═════ RAW DATA
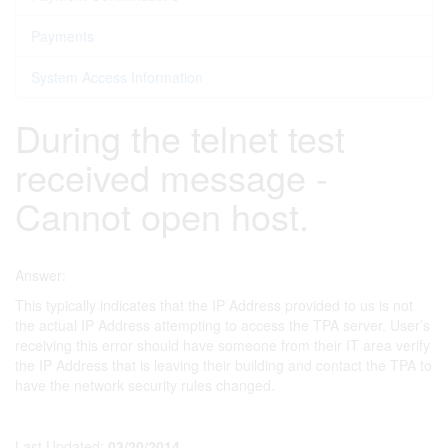
Payments
System Access Information
During the telnet test
received message -
Cannot open host.
Answer:
This typically indicates that the IP Address provided to us is not
the actual IP Address attempting to access the TPA server. User’s
receiving this error should have someone from their IT area verify
the IP Address that is leaving their building and contact the TPA to
have the network security rules changed.
Last Updated:
03/20/2014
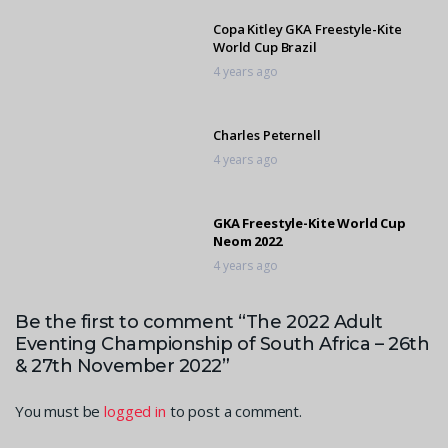
Copa Kitley GKA Freestyle-Kite
World Cup Brazil
4 years ago
Charles Peternell
4 years ago
GKA Freestyle-Kite World Cup
Neom 2022
4 years ago
Be the first to comment “The 2022 Adult
Patrick Brown
Eventing Championship of South Africa – 26th
4 years ago
& 27th November 2022”
You must be
logged in
to post a comment.
New GKA Freestyle Kite World
Champions 2022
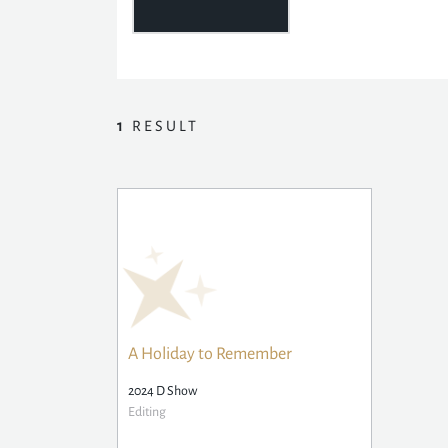
1
RESULT
A Holiday to Remember
2024 D Show
Editing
══════════
Copy each line from the rows above that contains the string "Kite". Case counts.

Copa Kitley GKA Freestyle-Kite
GKA Freestyle-Kite World Cup
New GKA Freestyle Kite World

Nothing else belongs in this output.